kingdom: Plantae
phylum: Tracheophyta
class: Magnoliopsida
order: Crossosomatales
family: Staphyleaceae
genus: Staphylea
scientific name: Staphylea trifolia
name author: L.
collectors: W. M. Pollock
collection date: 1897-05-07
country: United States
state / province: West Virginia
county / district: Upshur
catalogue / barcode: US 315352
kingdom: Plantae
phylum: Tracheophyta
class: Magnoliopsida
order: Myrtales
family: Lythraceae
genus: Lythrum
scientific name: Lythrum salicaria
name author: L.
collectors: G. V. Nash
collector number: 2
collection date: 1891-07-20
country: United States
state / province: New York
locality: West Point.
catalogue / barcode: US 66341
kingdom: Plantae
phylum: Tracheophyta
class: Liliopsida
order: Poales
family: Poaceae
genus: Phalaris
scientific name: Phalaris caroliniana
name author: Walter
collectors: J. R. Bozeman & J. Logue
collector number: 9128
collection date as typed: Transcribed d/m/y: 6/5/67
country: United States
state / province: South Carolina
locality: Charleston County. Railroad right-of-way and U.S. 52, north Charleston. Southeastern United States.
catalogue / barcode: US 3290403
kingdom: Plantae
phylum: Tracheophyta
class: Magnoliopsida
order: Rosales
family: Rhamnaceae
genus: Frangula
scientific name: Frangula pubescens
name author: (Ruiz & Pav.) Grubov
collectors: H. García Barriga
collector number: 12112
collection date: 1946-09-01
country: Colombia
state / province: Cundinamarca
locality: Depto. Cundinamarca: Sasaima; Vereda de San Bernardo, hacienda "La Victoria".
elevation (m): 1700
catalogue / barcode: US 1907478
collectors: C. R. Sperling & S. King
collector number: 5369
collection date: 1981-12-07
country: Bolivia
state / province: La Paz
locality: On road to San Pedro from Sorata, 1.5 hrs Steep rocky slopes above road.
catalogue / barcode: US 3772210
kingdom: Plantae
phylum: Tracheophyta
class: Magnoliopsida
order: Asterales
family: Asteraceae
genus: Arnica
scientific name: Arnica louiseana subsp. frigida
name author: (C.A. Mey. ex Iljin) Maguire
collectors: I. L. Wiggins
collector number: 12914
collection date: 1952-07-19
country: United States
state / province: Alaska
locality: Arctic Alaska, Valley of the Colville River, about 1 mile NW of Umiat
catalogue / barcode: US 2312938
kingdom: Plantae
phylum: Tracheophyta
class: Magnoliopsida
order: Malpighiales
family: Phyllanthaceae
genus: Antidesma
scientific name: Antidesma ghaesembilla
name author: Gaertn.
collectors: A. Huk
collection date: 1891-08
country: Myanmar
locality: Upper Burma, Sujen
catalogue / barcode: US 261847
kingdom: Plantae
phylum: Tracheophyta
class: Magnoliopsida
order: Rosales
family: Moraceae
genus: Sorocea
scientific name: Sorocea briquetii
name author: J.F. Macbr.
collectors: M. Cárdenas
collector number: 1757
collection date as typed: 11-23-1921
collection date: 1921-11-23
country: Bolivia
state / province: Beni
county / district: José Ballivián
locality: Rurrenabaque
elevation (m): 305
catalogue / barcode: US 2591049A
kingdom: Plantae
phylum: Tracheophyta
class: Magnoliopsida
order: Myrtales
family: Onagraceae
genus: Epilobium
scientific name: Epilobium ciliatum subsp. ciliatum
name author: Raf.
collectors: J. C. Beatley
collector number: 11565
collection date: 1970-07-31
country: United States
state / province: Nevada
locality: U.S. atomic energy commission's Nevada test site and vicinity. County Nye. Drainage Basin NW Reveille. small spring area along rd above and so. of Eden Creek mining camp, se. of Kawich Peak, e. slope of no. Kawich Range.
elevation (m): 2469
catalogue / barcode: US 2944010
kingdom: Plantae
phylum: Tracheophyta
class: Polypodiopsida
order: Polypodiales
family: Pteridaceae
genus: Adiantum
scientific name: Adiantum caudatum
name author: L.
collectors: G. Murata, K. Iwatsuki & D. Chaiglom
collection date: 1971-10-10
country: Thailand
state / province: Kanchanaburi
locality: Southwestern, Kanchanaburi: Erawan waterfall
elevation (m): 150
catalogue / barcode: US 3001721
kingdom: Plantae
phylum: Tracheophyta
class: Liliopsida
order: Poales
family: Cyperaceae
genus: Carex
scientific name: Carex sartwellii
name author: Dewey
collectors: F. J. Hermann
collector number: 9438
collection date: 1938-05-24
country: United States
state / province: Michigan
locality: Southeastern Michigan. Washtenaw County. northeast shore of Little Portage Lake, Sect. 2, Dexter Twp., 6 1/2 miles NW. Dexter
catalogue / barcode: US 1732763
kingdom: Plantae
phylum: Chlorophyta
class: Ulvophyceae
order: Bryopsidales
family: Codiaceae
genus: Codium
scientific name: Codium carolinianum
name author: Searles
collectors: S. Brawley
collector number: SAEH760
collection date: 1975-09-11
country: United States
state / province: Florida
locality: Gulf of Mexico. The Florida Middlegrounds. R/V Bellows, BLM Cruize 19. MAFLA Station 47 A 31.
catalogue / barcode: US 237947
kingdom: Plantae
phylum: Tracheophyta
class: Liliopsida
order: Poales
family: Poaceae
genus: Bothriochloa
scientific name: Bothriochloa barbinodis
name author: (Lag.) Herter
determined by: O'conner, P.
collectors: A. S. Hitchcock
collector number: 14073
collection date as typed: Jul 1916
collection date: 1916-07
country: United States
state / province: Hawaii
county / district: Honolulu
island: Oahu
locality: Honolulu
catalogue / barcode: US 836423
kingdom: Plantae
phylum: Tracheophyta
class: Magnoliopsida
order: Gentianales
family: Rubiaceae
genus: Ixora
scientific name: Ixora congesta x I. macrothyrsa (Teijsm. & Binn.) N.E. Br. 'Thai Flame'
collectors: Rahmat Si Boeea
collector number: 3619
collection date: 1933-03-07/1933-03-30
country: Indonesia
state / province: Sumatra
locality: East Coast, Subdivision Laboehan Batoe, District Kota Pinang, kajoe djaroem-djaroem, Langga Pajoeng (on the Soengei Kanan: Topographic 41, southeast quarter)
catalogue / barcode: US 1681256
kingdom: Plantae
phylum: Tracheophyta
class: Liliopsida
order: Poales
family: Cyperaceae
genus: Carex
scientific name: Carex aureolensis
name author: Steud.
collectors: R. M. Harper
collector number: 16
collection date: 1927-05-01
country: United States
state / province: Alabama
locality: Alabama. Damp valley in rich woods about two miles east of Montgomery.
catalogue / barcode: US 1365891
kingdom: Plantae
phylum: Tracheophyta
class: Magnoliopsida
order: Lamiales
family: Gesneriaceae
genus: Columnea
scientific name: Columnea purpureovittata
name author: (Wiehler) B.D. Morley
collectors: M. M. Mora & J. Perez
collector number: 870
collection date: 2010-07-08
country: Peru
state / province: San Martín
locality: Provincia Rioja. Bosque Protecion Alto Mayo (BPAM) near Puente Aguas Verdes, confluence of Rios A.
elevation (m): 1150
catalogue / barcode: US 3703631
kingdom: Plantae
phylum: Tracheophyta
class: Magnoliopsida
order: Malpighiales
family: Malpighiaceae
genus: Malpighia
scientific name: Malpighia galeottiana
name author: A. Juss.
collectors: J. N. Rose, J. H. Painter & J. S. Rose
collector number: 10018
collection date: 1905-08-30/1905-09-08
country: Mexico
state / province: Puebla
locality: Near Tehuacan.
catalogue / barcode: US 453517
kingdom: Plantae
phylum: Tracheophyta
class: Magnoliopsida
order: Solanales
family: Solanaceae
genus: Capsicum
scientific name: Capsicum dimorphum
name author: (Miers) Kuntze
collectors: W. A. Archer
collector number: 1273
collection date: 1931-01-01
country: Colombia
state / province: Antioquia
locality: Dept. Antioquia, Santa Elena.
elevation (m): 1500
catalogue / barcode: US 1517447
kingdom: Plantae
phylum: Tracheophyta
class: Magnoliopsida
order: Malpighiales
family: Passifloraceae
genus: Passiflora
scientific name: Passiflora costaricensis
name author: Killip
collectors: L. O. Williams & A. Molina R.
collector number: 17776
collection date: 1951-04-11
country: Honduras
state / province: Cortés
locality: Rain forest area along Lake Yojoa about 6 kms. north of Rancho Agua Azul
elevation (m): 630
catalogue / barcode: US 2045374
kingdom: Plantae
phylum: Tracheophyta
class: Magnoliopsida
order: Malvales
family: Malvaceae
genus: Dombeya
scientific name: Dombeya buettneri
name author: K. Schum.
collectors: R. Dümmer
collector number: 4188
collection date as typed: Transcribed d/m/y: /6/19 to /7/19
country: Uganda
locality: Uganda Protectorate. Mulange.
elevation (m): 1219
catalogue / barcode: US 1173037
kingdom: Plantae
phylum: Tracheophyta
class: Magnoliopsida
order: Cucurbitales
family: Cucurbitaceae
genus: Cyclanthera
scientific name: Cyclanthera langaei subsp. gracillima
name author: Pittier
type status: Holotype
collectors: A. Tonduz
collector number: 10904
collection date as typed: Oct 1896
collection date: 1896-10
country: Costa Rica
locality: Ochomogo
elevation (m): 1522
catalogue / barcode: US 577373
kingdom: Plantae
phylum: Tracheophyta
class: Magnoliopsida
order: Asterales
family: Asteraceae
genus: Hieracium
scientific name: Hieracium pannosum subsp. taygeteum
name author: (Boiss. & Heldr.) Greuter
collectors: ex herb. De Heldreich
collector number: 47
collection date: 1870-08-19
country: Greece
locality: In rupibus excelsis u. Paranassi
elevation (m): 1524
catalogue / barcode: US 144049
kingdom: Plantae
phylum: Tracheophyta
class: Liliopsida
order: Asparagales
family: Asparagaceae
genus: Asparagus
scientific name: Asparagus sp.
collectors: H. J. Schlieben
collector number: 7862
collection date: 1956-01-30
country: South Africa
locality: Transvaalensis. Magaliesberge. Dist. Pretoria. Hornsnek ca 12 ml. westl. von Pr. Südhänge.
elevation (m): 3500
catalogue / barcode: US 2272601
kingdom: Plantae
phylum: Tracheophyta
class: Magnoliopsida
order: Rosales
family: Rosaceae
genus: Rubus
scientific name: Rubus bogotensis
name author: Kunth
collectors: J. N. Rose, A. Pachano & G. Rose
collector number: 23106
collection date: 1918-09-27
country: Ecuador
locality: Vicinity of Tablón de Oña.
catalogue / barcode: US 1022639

▸ **Directions for this task**:
Reproduce the lines in the stretch from the one containing "collection date: 2010-07-08" through the one containing "state / province: Cortés", substituting "authority" for every occurrence of "name author" and leaving everything else unchanged.

▸ **Exercise result**:
collection date: 2010-07-08
country: Peru
state / province: San Martín
locality: Provincia Rioja. Bosque Protecion Alto Mayo (BPAM) near Puente Aguas Verdes, confluence of Rios A.
elevation (m): 1150
catalogue / barcode: US 3703631
kingdom: Plantae
phylum: Tracheophyta
class: Magnoliopsida
order: Malpighiales
family: Malpighiaceae
genus: Malpighia
scientific name: Malpighia galeottiana
authority: A. Juss.
collectors: J. N. Rose, J. H. Painter & J. S. Rose
collector number: 10018
collection date: 1905-08-30/1905-09-08
country: Mexico
state / province: Puebla
locality: Near Tehuacan.
catalogue / barcode: US 453517
kingdom: Plantae
phylum: Tracheophyta
class: Magnoliopsida
order: Solanales
family: Solanaceae
genus: Capsicum
scientific name: Capsicum dimorphum
authority: (Miers) Kuntze
collectors: W. A. Archer
collector number: 1273
collection date: 1931-01-01
country: Colombia
state / province: Antioquia
locality: Dept. Antioquia, Santa Elena.
elevation (m): 1500
catalogue / barcode: US 1517447
kingdom: Plantae
phylum: Tracheophyta
class: Magnoliopsida
order: Malpighiales
family: Passifloraceae
genus: Passiflora
scientific name: Passiflora costaricensis
authority: Killip
collectors: L. O. Williams & A. Molina R.
collector number: 17776
collection date: 1951-04-11
country: Honduras
state / province: Cortés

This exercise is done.